[[ Given information, beginning ]]

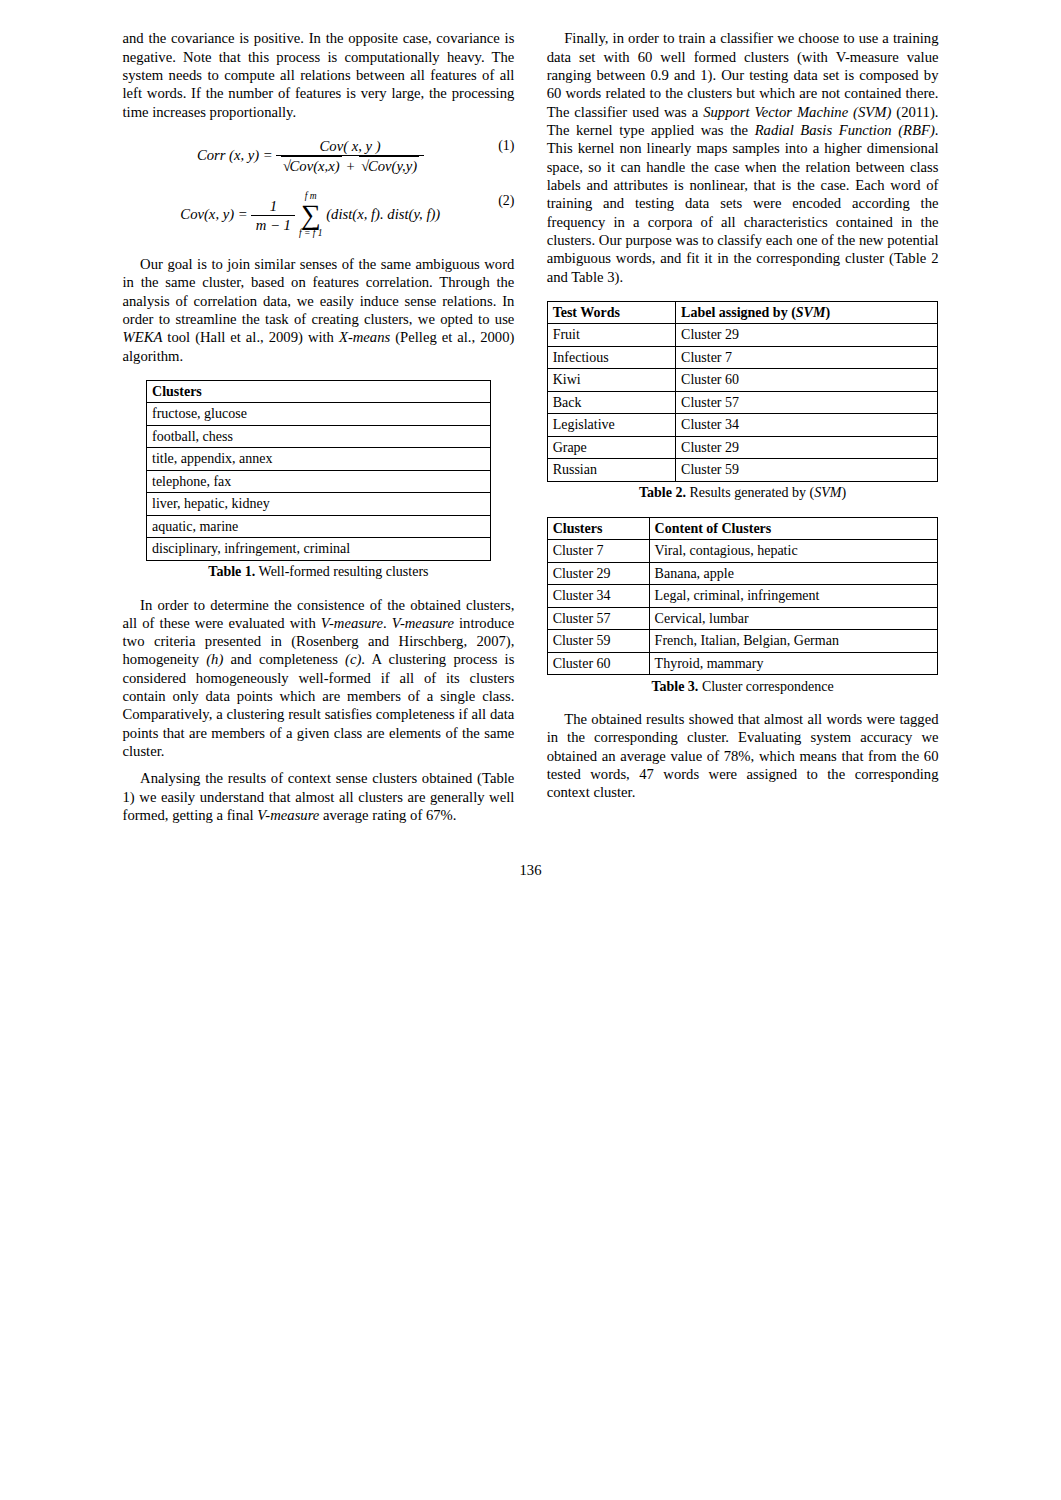and the covariance is positive. In the opposite case, covariance is negative. Note that this process is computationally heavy. The system needs to compute all relations between all features of all left words. If the number of features is very large, the processing time increases proportionally.
(1) Corr (x, y) = Cov( x, y ) Cov(x,x) + Cov(y,y)
(2) Cov(x, y) = 1 m − 1 f m ∑ f = f 1 (dist(x, f). dist(y, f))
Our goal is to join similar senses of the same ambiguous word in the same cluster, based on features correlation. Through the analysis of correlation data, we easily induce sense relations. In order to streamline the task of creating clusters, we opted to use WEKA tool (Hall et al., 2009) with X-means (Pelleg et al., 2000) algorithm.
| Clusters |
| --- |
| fructose, glucose |
| football, chess |
| title, appendix, annex |
| telephone, fax |
| liver, hepatic, kidney |
| aquatic, marine |
| disciplinary, infringement, criminal |
Table 1. Well-formed resulting clusters
In order to determine the consistence of the obtained clusters, all of these were evaluated with V-measure. V-measure introduce two criteria presented in (Rosenberg and Hirschberg, 2007), homogeneity (h) and completeness (c). A clustering process is considered homogeneously well-formed if all of its clusters contain only data points which are members of a single class. Comparatively, a clustering result satisfies completeness if all data points that are members of a given class are elements of the same cluster.
Analysing the results of context sense clusters obtained (Table 1) we easily understand that almost all clusters are generally well formed, getting a final V-measure average rating of 67%.
Finally, in order to train a classifier we choose to use a training data set with 60 well formed clusters (with V-measure value ranging between 0.9 and 1). Our testing data set is composed by 60 words related to the clusters but which are not contained there. The classifier used was a Support Vector Machine (SVM) (2011). The kernel type applied was the Radial Basis Function (RBF). This kernel non linearly maps samples into a higher dimensional space, so it can handle the case when the relation between class labels and attributes is nonlinear, that is the case. Each word of training and testing data sets were encoded according the frequency in a corpora of all characteristics contained in the clusters. Our purpose was to classify each one of the new potential ambiguous words, and fit it in the corresponding cluster (Table 2 and Table 3).
| Test Words | Label assigned by ( SVM ) |
| --- | --- |
| Fruit | Cluster 29 |
| Infectious | Cluster 7 |
| Kiwi | Cluster 60 |
| Back | Cluster 57 |
| Legislative | Cluster 34 |
| Grape | Cluster 29 |
| Russian | Cluster 59 |
Table 2. Results generated by (SVM)
| Clusters | Content of Clusters |
| --- | --- |
| Cluster 7 | Viral, contagious, hepatic |
| Cluster 29 | Banana, apple |
| Cluster 34 | Legal, criminal, infringement |
| Cluster 57 | Cervical, lumbar |
| Cluster 59 | French, Italian, Belgian, German |
| Cluster 60 | Thyroid, mammary |
Table 3. Cluster correspondence
The obtained results showed that almost all words were tagged in the corresponding cluster. Evaluating system accuracy we obtained an average value of 78%, which means that from the 60 tested words, 47 words were assigned to the corresponding context cluster.
136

[[ Given information, end ]]

Exercise instructions - Reproduce, exactly as they stand in the data above, the lines from the one that holds "Fruit | Cluster 29 |" to the one that holds "Belgian, German |", inclusive.

Written answer -
| Fruit | Cluster 29 |
| Infectious | Cluster 7 |
| Kiwi | Cluster 60 |
| Back | Cluster 57 |
| Legislative | Cluster 34 |
| Grape | Cluster 29 |
| Russian | Cluster 59 |
Table 2. Results generated by (SVM)
| Clusters | Content of Clusters |
| --- | --- |
| Cluster 7 | Viral, contagious, hepatic |
| Cluster 29 | Banana, apple |
| Cluster 34 | Legal, criminal, infringement |
| Cluster 57 | Cervical, lumbar |
| Cluster 59 | French, Italian, Belgian, German |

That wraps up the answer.